The process of listening
December 6, 2013
WASHINGTON (Dec. 4, 2013) - - Listening to the concerns of military members and their families and taking action to assist with those concerns was a process described in detail during the Joint Force Headquarters - National Capital Region and the U.S. Military District of Washington's Family Readiness Executive Board meeting at Fort Lesley J. McNair.
The meeting was hosted by Maj. Gen. Jeffrey Buchanan, JFHQ-NCR/MDW commanding general, with information presented by Christina Vine, who oversees the Headquarters Department of the Army's Army Family Action Plan (AFAP) program and representatives of the National Military Family Association.

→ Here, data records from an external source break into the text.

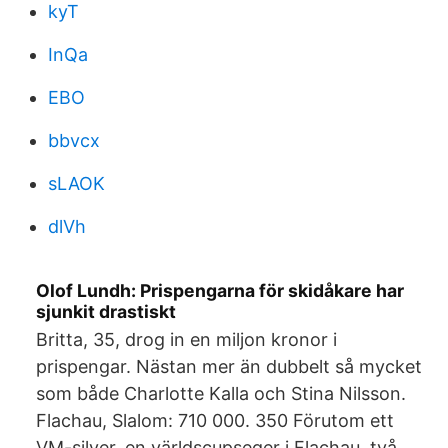
kyT
InQa
EBO
bbvcx
sLAOK
dlVh
Olof Lundh: Prispengarna för skidåkare har
sjunkit drastiskt
Britta, 35, drog in en miljon kronor i
prispengar. Nästan mer än dubbelt så mycket
som både Charlotte Kalla och Stina Nilsson.
Flachau, Slalom: 710 000. 350 Förutom ett
VM-silver, en världscupseger i Flachau, två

AFAP is an Army-wide program that allows all members of the Army (Active Duty, Reserve Components, and National Guard) retired military, family members and civilian employees to identify issues of concern that impact the well being of the entire Army Family. Through this process, issues requiring actions are prioritized, assigned to a lead agency for resolution, and an action plan is established to achieve desired change.
Some examples of AFAP successes are creation of the Better Opportunities for Single Soldiers (BOSS) Program, establishing School Liaison Officers and the Interstate Compact for military children.
"The Average military child moves six to nine times and may attend two or even three high schools," said Eileen Huck, Deputy Director of the National Military Family Association. "Problems associated with transitioning from school to school are common. The Compact is designed to resolve those problems. It is an agreement among states to smooth transition issues for military children as they move between school districts."
So far 46 states and D.C. have adopted the program and more than 95% of military children are now covered by the Compact. The focus of the Army now has shifted to ensuring that school districts and families are aware of the Compact, and how it functions. The National Military Family Association is a non-profit organization focusing on issues important to military families.
"The AFAP process operates on three levels: Installation level, Forces Command level and Department of the Army level," said Vine. "Since AFAP was created in 1983, 692 issues have entered the AFAP process resulting in 128 pieces of legislation, 184 Department of Defense or Army policy changes and 208 improved programs or services/funding."